• _Aim of the task_:
Using the listing below, keep only the lines with the word "KiCad" and copy them.

• _Excerpted data_:

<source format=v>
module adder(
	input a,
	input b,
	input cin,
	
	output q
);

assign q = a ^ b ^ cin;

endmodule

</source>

* * *

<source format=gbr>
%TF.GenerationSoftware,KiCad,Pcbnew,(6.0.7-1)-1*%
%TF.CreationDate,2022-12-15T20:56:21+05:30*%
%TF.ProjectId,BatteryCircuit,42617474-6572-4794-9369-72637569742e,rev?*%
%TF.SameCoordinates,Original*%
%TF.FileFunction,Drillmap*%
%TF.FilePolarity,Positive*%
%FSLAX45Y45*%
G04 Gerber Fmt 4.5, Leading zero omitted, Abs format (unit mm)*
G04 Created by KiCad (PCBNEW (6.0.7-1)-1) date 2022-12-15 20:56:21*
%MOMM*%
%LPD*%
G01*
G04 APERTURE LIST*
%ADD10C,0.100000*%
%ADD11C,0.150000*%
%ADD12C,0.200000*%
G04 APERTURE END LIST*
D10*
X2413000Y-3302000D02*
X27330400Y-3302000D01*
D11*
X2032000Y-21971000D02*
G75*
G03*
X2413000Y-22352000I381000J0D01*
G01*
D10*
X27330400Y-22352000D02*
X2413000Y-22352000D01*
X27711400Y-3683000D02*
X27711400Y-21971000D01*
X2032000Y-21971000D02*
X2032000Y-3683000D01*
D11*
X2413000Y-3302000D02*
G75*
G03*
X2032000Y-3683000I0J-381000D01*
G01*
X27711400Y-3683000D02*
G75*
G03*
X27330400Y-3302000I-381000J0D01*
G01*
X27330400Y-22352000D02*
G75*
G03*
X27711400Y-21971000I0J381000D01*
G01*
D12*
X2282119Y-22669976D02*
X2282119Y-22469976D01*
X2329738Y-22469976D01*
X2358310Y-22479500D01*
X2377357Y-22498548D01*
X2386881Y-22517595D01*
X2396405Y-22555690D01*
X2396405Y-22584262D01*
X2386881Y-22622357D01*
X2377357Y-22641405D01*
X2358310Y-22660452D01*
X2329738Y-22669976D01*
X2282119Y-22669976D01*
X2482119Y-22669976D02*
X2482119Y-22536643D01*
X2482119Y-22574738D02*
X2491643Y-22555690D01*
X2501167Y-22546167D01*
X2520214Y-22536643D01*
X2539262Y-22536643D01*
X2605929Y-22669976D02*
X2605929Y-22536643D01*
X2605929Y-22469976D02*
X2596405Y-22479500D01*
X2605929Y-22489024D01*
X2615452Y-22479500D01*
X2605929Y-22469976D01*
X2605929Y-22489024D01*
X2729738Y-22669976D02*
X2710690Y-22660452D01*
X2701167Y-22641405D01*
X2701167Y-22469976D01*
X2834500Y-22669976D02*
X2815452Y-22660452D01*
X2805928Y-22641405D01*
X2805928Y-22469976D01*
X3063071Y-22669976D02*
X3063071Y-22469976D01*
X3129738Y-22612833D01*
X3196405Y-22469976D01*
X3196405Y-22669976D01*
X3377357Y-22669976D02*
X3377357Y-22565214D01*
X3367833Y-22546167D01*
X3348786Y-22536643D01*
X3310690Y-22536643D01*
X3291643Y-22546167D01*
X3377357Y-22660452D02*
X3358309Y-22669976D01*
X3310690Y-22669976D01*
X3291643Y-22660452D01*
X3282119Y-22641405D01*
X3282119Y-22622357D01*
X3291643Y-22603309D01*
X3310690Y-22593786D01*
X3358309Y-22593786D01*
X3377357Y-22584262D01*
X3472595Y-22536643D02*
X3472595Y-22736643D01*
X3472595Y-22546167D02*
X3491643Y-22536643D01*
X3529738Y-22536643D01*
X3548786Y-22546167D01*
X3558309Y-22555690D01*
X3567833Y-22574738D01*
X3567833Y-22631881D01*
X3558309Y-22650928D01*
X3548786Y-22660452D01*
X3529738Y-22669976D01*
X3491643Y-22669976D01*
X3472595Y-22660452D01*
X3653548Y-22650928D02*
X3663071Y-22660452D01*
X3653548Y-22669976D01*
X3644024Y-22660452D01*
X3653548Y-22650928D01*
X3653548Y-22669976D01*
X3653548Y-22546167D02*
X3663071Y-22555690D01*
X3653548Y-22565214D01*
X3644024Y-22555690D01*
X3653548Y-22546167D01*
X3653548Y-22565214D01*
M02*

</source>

--

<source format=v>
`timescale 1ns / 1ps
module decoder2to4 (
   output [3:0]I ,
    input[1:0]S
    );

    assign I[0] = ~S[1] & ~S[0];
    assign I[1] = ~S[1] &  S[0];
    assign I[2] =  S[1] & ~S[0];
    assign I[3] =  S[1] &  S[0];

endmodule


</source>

• _Answer area_:
%TF.GenerationSoftware,KiCad,Pcbnew,(6.0.7-1)-1*%
G04 Created by KiCad (PCBNEW (6.0.7-1)-1) date 2022-12-15 20:56:21*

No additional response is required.